Here is a selection of items on the agendas for this week’s meetings of the City and Parish councils. To see the full agendas, check out the links below:

Lafayette 101
Library boards

Public libraries around the state are governed by local volunteer boards, whose composition is set out in state law. Library boards hire their systems’ head librarians and have some control over the system’s funds, though they are subject to the decisions of the governing authority of their city or parish.

Parish Council

Final Adoption

Councilman on board. Lafayette’s contentious Library Board will likely see a rotation of Parish Council members added to its membership under a new ordinance intended to align with state law. One of the board’s seven members is currently appointed by Mayor-President Josh Guillory, but that seat would be replaced by a councilman appointed by Chair Josh Carlson under the proposed plan. Council members have tried to distance themselves from the board’s controversies in recent years, and Carlson says the council’s members will likely take turns serving at the Library Board’s monthly meetings. 
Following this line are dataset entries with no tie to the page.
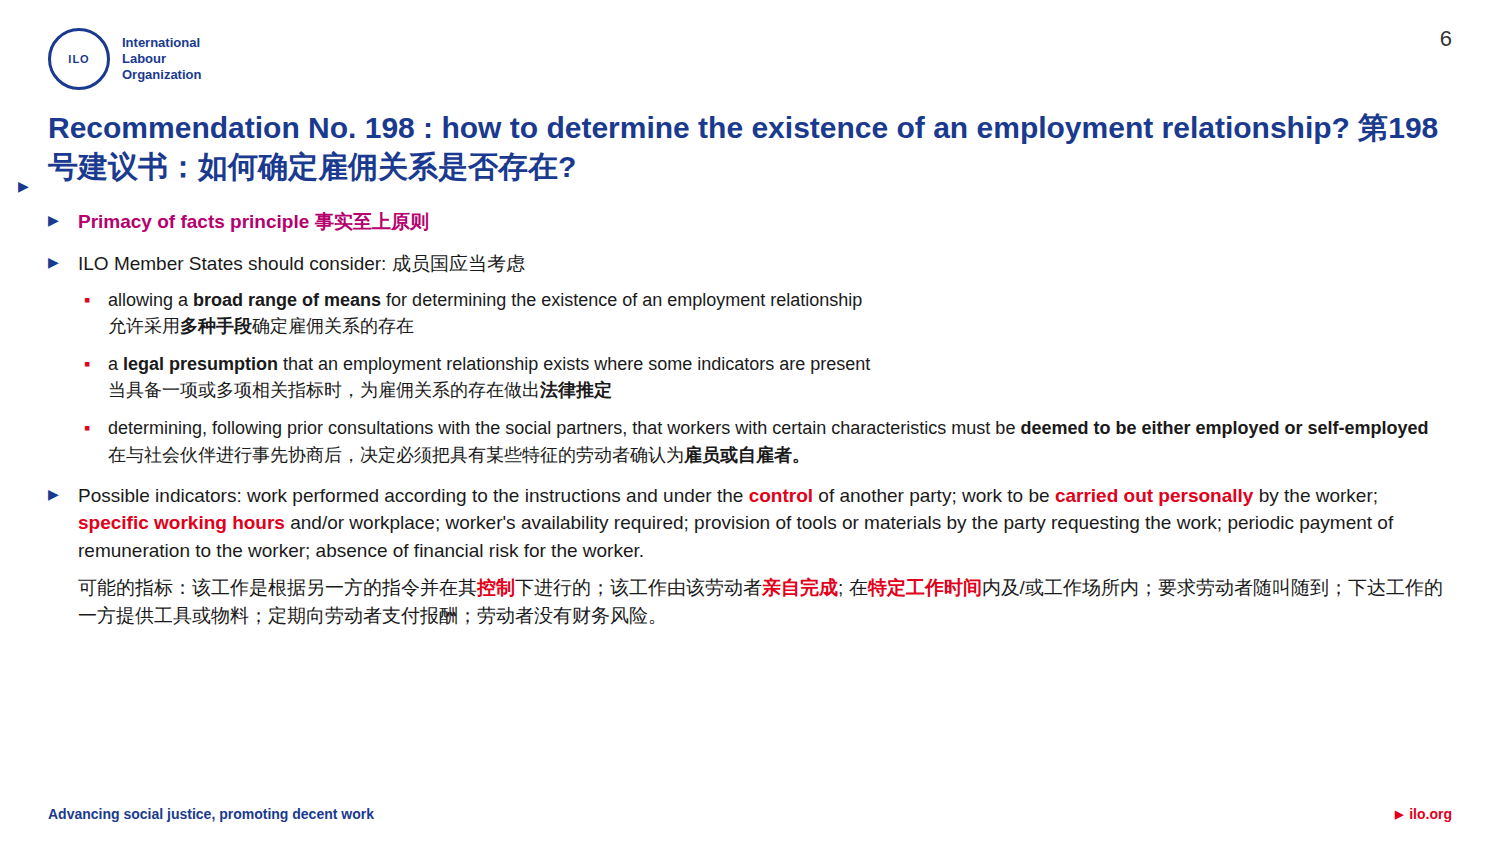6
ILO
International
Labour
Organization
▶
Recommendation No. 198 : how to determine the existence of an employment relationship? 第198号建议书：如何确定雇佣关系是否存在?
Primacy of facts principle 事实至上原则
ILO Member States should consider: 成员国应当考虑
allowing a broad range of means for determining the existence of an employment relationship 允许采用多种手段确定雇佣关系的存在
a legal presumption that an employment relationship exists where some indicators are present 当具备一项或多项相关指标时，为雇佣关系的存在做出法律推定
determining, following prior consultations with the social partners, that workers with certain characteristics must be deemed to be either employed or self-employed 在与社会伙伴进行事先协商后，决定必须把具有某些特征的劳动者确认为雇员或自雇者。
Possible indicators: work performed according to the instructions and under the control of another party; work to be carried out personally by the worker; specific working hours and/or workplace; worker's availability required; provision of tools or materials by the party requesting the work; periodic payment of remuneration to the worker; absence of financial risk for the worker. 可能的指标：该工作是根据另一方的指令并在其控制下进行的；该工作由该劳动者亲自完成; 在特定工作时间内及/或工作场所内；要求劳动者随叫随到；下达工作的一方提供工具或物料；定期向劳动者支付报酬；劳动者没有财务风险。
Advancing social justice, promoting decent work
ilo.org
New voting location. Ordinance PO-20 moves the election day voting location for precincts 59 & 60 to the Heymann Park Recreation Center on Orange Street from the old LPSS headquarters, which was recently sold to the Lafayette Airport Commission and is expected to be demolished. 

Introduction

Moving money. One ordinance to be introduced Tuesday would pull $500,000 in federal funds from LCG’s beleaguered Bayou Vermilion Flood Control project to install water lines, while another would pull an additional $235,000 of federal funding from BVFC for a previously unfunded item called Localized Flood Mitigation. LCG’s attempts to use federal funds for BVFC have been limited by the process it used to select Rigid Constructors for the contract, which was not competitive enough to meet federal funding requirements. 

Joint Items

Executive Session

Update on retirement suit. Both councils will meet in an executive session between their regular meetings Tuesday for an update on LCG’s lawsuit against the state’s Municipal Employees Retirement System. Guillory’s administration filed suit against MERS in March after the system’s board voted to block $15 million of state money from reaching LCG over a long-standing dispute about how much the local government owes MERS for jobs that it has moved out of the system. City-Parish Attorney Greg Logan quickly shut down a discussion on the matter at the City Council’s last meeting, saying he would not discuss the issue outside of executive session. 

Final Adoption

No significant items.

Introduction

No significant items.

City Council

Final Adoption

No significant items.

Introduction

$1.1 million from new fire station. Two ordinances take a combined $1,062,988 from the city’s $3 million budget to relocate First Station #5. LCG and UL made plans in 2021 to build a new station near Blackham Coliseum as part of a land swap that would turn over the existing station at 2001 Johnston St. to the university. The removed funds would be split between work at two other fire stations, with $355,000 going to renovate First Station #2 on Mudd Avenue and $708,000 going toward rebuilding First Station #6 at Johnston Street and Montrose Avenue.